Canadian National Railway train
Despite December 2016 being the second coldest month in the last five years, CN said it set an all-time record for train productivity.
Photo courtesy of CN.
MONTREAL, QUÉBEC, CANADA — Weak volumes of traffic  and cold temperatures during 2016 allowed the Canadian National Railway (CN) to focus on its operational efficiency in transporting commodities.

Canadian National Railway_Luc Jobin_ prez and CEO_Photo courtesy of CN
Luc Jobin, president and CEO of CN.
Photo courtesy of CN.

“Despite facing difficult winter conditions in December, CN delivered very strong fourth-quarter results and throughout 2016 demonstrated once again its ability to perform well in a mixed economic environment,” Luc Jobin, president and chief executive officer of CN, said during a Jan. 24 conference call with analysts.

Revenue was up for both U.S. and Canadian grain in the fourth quarter of 2016. In the U.S., CN moved 8,000 more cars, and the revenue was up 19%, or C$30 million, mostly due to soybean and corn exports.
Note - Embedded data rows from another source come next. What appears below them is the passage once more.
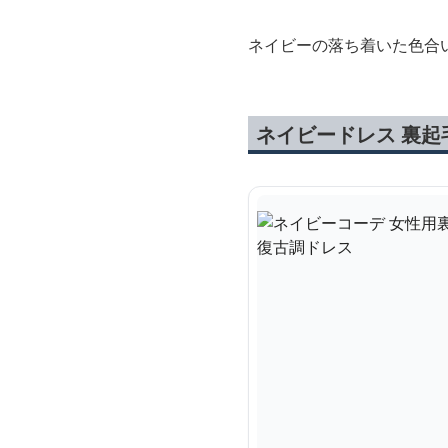
ネイビーの落ち着いた色合
ネイビードレス 裏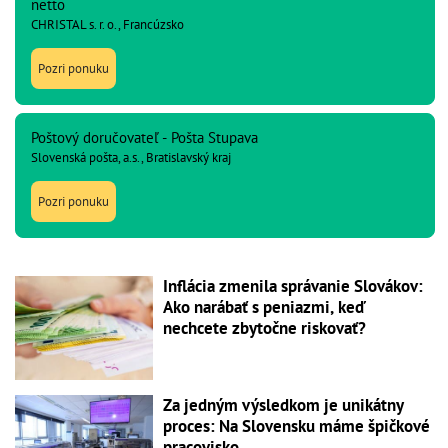
netto
CHRISTAL s. r. o., Francúzsko
Pozri ponuku
Poštový doručovateľ - Pošta Stupava
Slovenská pošta, a.s., Bratislavský kraj
Pozri ponuku
Inflácia zmenila správanie Slovákov:
Ako narábať s peniazmi, keď
nechcete zbytočne riskovať?
Za jedným výsledkom je unikátny
proces: Na Slovensku máme špičkové
pracovisko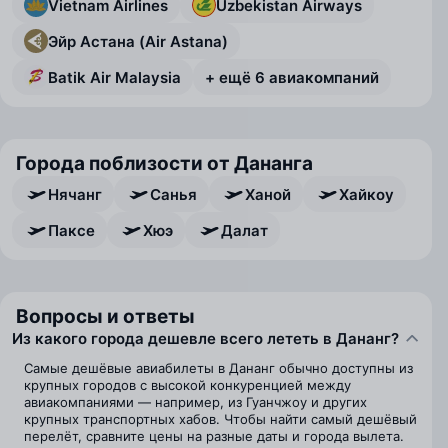
Vietnam Airlines
Uzbekistan Airways
Эйр Астана (Air Astana)
Batik Air Malaysia
+ ещё 6 авиакомпаний
Города поблизости от Дананга
Нячанг
Санья
Ханой
Хайкоу
Паксе
Хюэ
Далат
Вопросы и ответы
Из какого города дешевле всего лететь в Дананг?
Самые дешёвые авиабилеты в Дананг обычно доступны из
крупных городов с высокой конкуренцией между
авиакомпаниями — например, из Гуанчжоу и других
крупных транспортных хабов. Чтобы найти самый дешёвый
перелёт, сравните цены на разные даты и города вылета.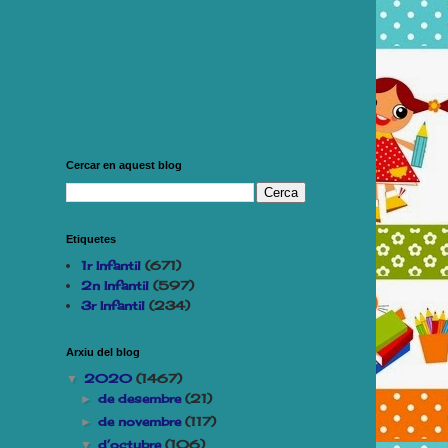
Cercar en aquest blog
Etiquetes
1r Infantil
(671)
2n Infantil
(597)
3r Infantil
(234)
Arxiu del blog
2020
(1467)
▼
de desembre
(21)
►
de novembre
(117)
►
d’octubre
(106)
▼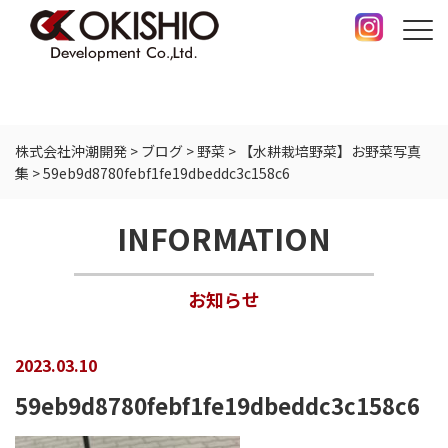
株式会社沖潮開発
>
ブログ
>
野菜
>
【水耕栽培野菜】お野菜写真
集
>
59eb9d8780febf1fe19dbeddc3c158c6
INFORMATION
お知らせ
2023.03.10
59eb9d8780febf1fe19dbeddc3c158c6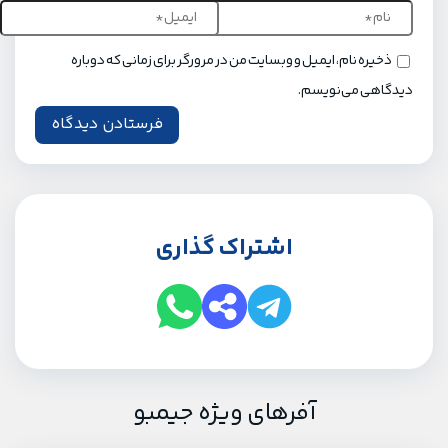
ذخیره نام، ایمیل و وبسایت من در مرورگر برای زمانی که دوباره
دیدگاهی می‌نویسم.
اشتراک گذاری
آفرهای ویژه جیمبو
Canadian carloads were up 6,000, and revenue was up 13%, or C$40 million, driven by strong exports of canola and peak season pricing.
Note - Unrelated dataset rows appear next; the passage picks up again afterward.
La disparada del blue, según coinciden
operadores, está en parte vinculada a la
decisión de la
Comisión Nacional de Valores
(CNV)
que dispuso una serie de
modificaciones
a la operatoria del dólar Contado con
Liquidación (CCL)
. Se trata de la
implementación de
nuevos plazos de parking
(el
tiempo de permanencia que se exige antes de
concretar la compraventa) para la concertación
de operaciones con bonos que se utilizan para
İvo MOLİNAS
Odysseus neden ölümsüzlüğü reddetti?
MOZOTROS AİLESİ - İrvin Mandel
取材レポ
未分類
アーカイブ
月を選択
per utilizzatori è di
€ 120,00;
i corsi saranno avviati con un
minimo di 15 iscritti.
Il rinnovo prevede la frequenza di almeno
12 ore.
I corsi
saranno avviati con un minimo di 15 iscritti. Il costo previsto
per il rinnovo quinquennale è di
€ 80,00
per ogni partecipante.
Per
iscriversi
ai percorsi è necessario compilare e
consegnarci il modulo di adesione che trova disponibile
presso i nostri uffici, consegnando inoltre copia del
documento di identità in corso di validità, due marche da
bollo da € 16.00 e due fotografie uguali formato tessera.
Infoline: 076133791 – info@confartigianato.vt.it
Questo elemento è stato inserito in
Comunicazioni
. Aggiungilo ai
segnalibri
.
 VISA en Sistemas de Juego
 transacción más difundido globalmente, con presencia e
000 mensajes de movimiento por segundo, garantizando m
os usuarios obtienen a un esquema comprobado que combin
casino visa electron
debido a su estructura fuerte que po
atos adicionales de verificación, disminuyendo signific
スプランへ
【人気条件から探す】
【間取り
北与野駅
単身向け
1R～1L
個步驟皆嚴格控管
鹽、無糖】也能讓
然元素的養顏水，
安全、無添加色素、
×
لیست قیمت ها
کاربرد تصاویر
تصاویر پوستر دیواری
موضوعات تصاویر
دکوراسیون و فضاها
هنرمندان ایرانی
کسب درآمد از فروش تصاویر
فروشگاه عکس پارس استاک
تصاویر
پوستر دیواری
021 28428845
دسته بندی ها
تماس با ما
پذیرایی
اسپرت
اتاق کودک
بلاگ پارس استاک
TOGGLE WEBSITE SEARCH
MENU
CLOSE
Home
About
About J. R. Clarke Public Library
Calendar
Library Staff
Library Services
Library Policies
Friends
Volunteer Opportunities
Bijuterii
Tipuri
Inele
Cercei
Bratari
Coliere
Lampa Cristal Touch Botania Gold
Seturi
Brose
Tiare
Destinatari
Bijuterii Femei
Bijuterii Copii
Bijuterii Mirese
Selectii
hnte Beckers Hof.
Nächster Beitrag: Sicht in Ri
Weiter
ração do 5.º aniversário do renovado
“We had solid carload performance during the month of December, where the prairie got very cold, and which is really the result of past capital investment on our network that we can now benefit,” said JJ Ruest, executive vice-president and chief marketing officer.

CN moved 87,000 cars of Canadian grain in the fourth quarter, and the company said it has a number of commercial agreements already in place with customers that will locate on CN, about two-thirds of the next wave of prairie elevator construction in the next few years.

Despite December 2016 being the second coldest month in the last five years, CN said it set an all-time record for train productivity, at 9,449 tonnes per train, which is 5% higher than the fourth quarter in 2015.

CN’s net income for the year-ended Dec. 31, 2016, totaled C$3.640 billion, equal to C$4.69 per share on the common stock, up 2.8% from C$3.538 billion, or C$4.42 per share, in fiscal 2015. Revenue for the year was C$12.037 billion, down 4.5% from C$12.611 billion.

“Overall, the economy remains challenging, but we remain optimistic and expect to see moderate growth in 2017,” Jobin said.

CN said it anticipates stronger results in 2017, but potential changes to the North American Free Trade Agreement (NAFTA) may impact its business in the future.  During his campaign for presidency, U.S. President Donald Trump openly spoke about wanting to renegotiate NAFTA.

“We’ve been long trading partners with the United States, and there’s a lot going on,” Jobin said. “And there’s certainly a relationship that is very different between Canada and the U.S., versus Mexico and the U.S. So the balance of trade is much closer.”

Jobin noted that manufacturing jobs have moved out of the U.S. and Canada to Mexico.

“So if you look at what might be more effective, certainly in the automotive sector, both parts and new  cars would be potentially in the cross hair of that, but that’s a very small percentage of what we actually export to the U.S. southbound,” Jobin said. “So we don’t expect any significant change, at least not in the foreseeable future.”

Jobin explained that the trade history between the U.S. and Canada has been strong and he remains cautiously optimistic.

“Generally, what we’ve been hearing from the U.S. folks is encouraging, and we’ll have to work through it,” Jobin said. “There is a free-trade agreement that predates NAFTA. And so, there’s a long standing relationship of bilateral negotiations, and working out issues.”